**Источник:**
== == ==

Хоружий, С. С. Всеединства философия // Русская философия. Малый энциклопедический словарь. М., 1995. С. 102—103.

Историософия

Отпавшая от Бога мировая душа (София) проходит несколько ступеней развития (космологическую, биологическую, историческую), причем решающий пункт становления вселенной — это появление сознательного существа, человека. С его выходом на сцену у мировой души появляется самосознание, и становящееся всеединое обретает внутренний, идеальный центр.

== == ==

**Исходные данные:**
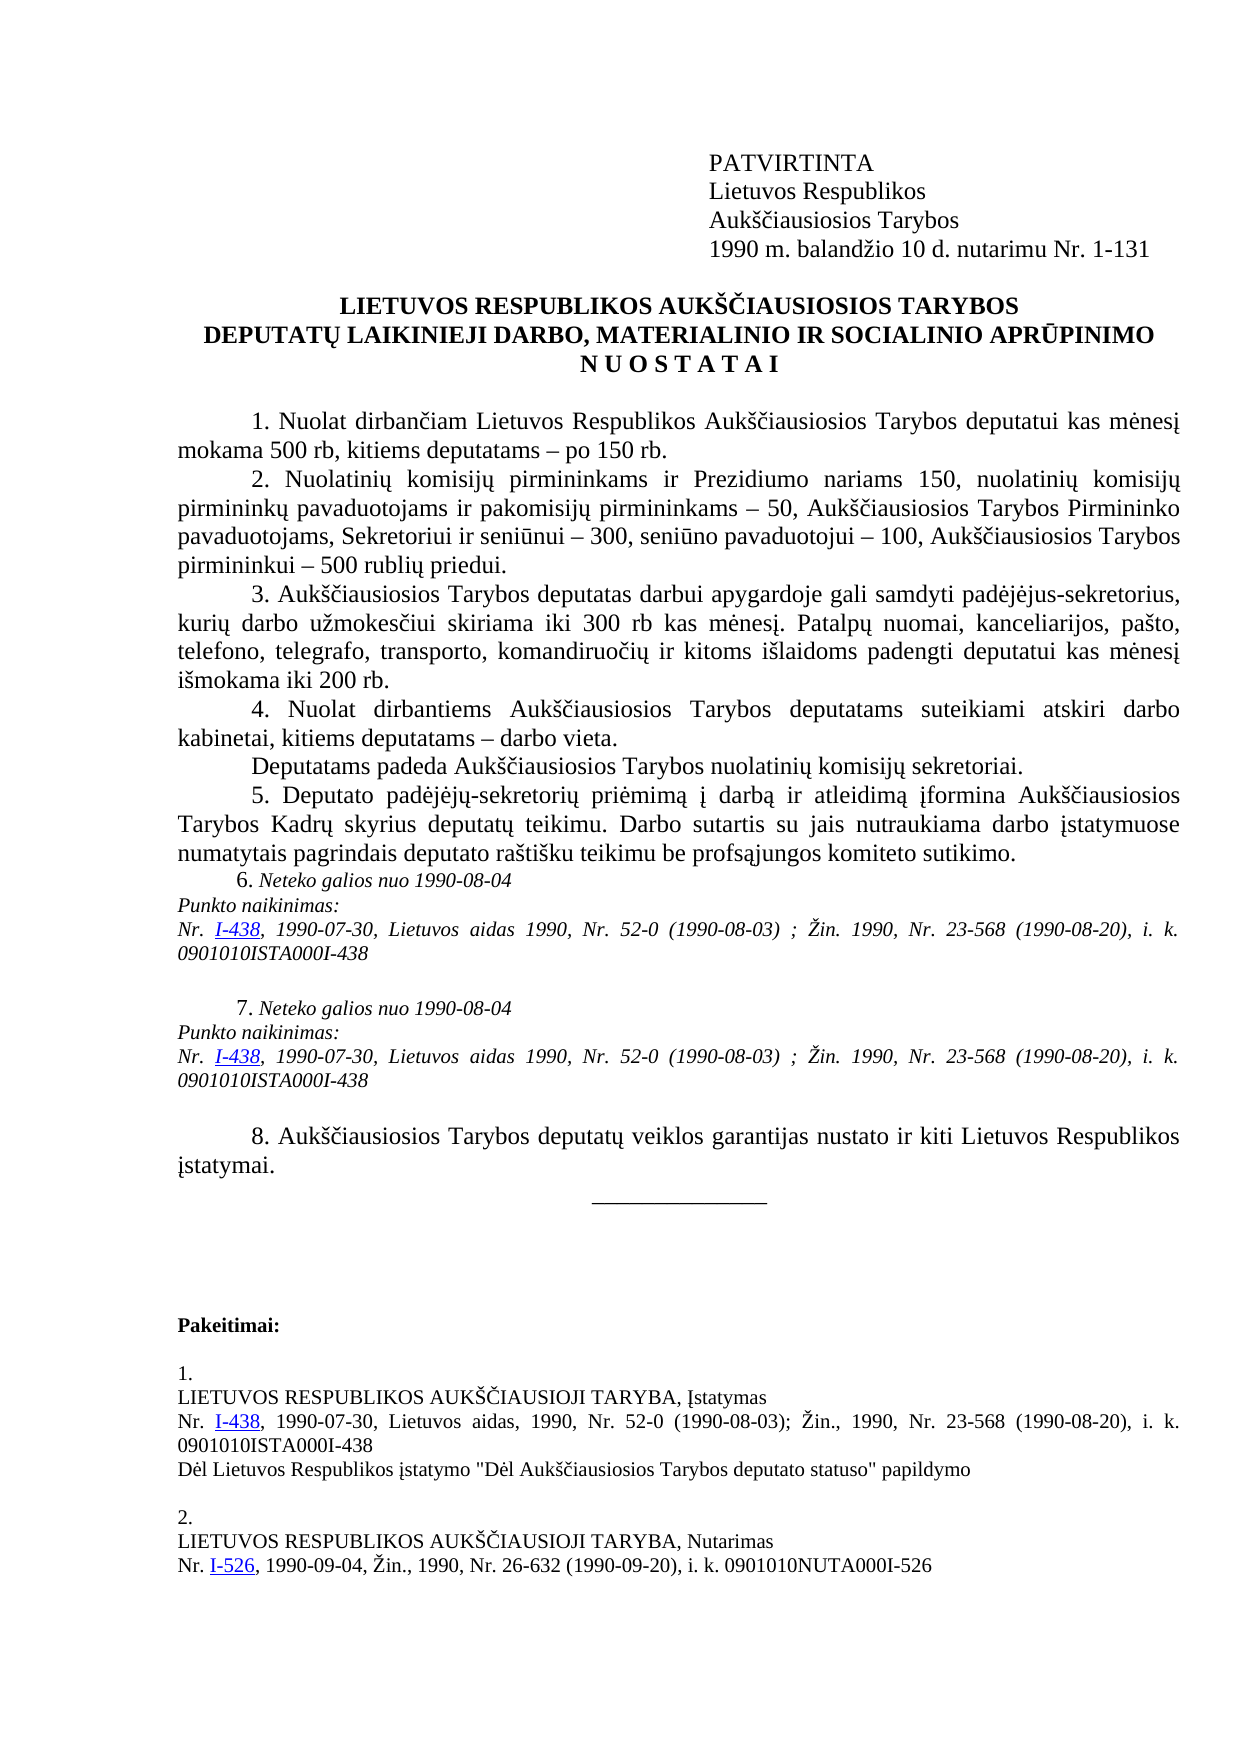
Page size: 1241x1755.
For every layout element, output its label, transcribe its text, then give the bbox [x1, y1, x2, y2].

text 2. [177, 1505, 1181, 1529]
text ______________ [177, 1178, 1181, 1207]
text Lietuvos Respublikos [177, 176, 1181, 205]
text Punkto naikinimas: [177, 1020, 1181, 1044]
text LIETUVOS RESPUBLIKOS AUKŠČIAUSIOJI TARYBA, Nutarimas [177, 1529, 1181, 1553]
text LIETUVOS RESPUBLIKOS AUKŠČIAUSIOJI TARYBA, Įstatymas [177, 1385, 1181, 1409]
text 5. Deputato padėjėjų-sekretorių priėmimą į darbą ir atleidimą įformina Aukščiausiosios Tarybos Kadrų skyrius deputatų teikimu. Darbo sutartis su jais nutraukiama darbo įstatymuose numatytais pagrindais deputato raštišku teikimu be profsąjungos komiteto sutikimo. [177, 780, 1181, 866]
text Nr. I-438, 1990-07-30, Lietuvos aidas 1990, Nr. 52-0 (1990-08-03) ; Žin. 1990, Nr. 23-568 (1990-08-20), i. k. 0901010ISTA000I-438 [177, 1044, 1181, 1092]
text 3. Aukščiausiosios Tarybos deputatas darbui apygardoje gali samdyti padėjėjus-sekretorius, kurių darbo užmokesčiui skiriama iki 300 rb kas mėnesį. Patalpų nuomai, kanceliarijos, pašto, telefono, telegrafo, transporto, komandiruočių ir kitoms išlaidoms padengti deputatui kas mėnesį išmokama iki 200 rb. [177, 579, 1181, 694]
text NUOSTATAI [177, 349, 1181, 378]
text PATVIRTINTA [177, 148, 1181, 176]
text Deputatams padeda Aukščiausiosios Tarybos nuolatinių komisijų sekretoriai. [177, 751, 1181, 780]
text 6. Neteko galios nuo 1990-08-04 [177, 866, 1181, 893]
text 4. Nuolat dirbantiems Aukščiausiosios Tarybos deputatams suteikiami atskiri darbo kabinetai, kitiems deputatams – darbo vieta. [177, 694, 1181, 751]
text Aukščiausiosios Tarybos [177, 205, 1181, 234]
text 1990 m. balandžio 10 d. nutarimu Nr. 1-131 [177, 234, 1181, 263]
text 7. Neteko galios nuo 1990-08-04 [177, 994, 1181, 1020]
text Nr. I-526, 1990-09-04, Žin., 1990, Nr. 26-632 (1990-09-20), i. k. 0901010NUTA000I-526 [177, 1553, 1181, 1577]
text Dėl Lietuvos Respublikos įstatymo "Dėl Aukščiausiosios Tarybos deputato statuso" papildymo [177, 1457, 1181, 1481]
text 1. [177, 1361, 1181, 1385]
text deputatų laikinieji darbo, materialinio ir socialinio aprūpinimo [177, 320, 1181, 349]
text LIETUVOS RESPUBLIKOS AUKŠČIAUSIOSIOS TARYBOS [177, 291, 1181, 320]
text 1. Nuolat dirbančiam Lietuvos Respublikos Aukščiausiosios Tarybos deputatui kas mėnesį mokama 500 rb, kitiems deputatams – po 150 rb. [177, 406, 1181, 464]
text Nr. I-438, 1990-07-30, Lietuvos aidas, 1990, Nr. 52-0 (1990-08-03); Žin., 1990, Nr. 23-568 (1990-08-20), i. k. 0901010ISTA000I-438 [177, 1409, 1181, 1457]
text 2. Nuolatinių komisijų pirmininkams ir Prezidiumo nariams 150, nuolatinių komisijų pirmininkų pavaduotojams ir pakomisijų pirmininkams – 50, Aukščiausiosios Tarybos Pirmininko pavaduotojams, Sekretoriui ir seniūnui – 300, seniūno pavaduotojui – 100, Aukščiausiosios Tarybos pirmininkui – 500 rublių priedui. [177, 464, 1181, 579]
text 8. Aukščiausiosios Tarybos deputatų veiklos garantijas nustato ir kiti Lietuvos Respublikos įstatymai. [177, 1121, 1181, 1178]
text Punkto naikinimas: [177, 893, 1181, 917]
text Nr. I-438, 1990-07-30, Lietuvos aidas 1990, Nr. 52-0 (1990-08-03) ; Žin. 1990, Nr. 23-568 (1990-08-20), i. k. 0901010ISTA000I-438 [177, 917, 1181, 965]
text Pakeitimai: [177, 1313, 1181, 1337]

== == ==

**Письменное задание 1:**
Определите, соответствуют ли источнику утверждения (а), (б) и (в). Для каждого ответьте «да» или «нет» и точно процитируйте слова источника, которые это решают.
(а) Мировая душа проходит космологическую, биологическую и историческую ступени развития.
(б) Решающим пунктом становления вселенной названо появление Бога.
(в) С выходом человека на сцену у мировой души появляется самосознание.
**Письменное задание 2:** Перепечатайте без изменений отрывок из источника, начиная со слов «Отпавшая от Бога» и заканчивая словами «внутренний, идеальный центр.».

**Готовый ответ 1:**
(а) Да: «проходит несколько ступеней развития (космологическую, биологическую, историческую)».
(б) Нет: «решающий пункт становления вселенной — это появление сознательного существа, человека».
(в) Да: «С его выходом на сцену у мировой души появляется самосознание».

**Готовый ответ 2:**
Отпавшая от Бога мировая душа (София) проходит несколько ступеней развития (космологическую, биологическую, историческую), причем решающий пункт становления вселенной — это появление сознательного существа, человека. С его выходом на сцену у мировой души появляется самосознание, и становящееся всеединое обретает внутренний, идеальный центр.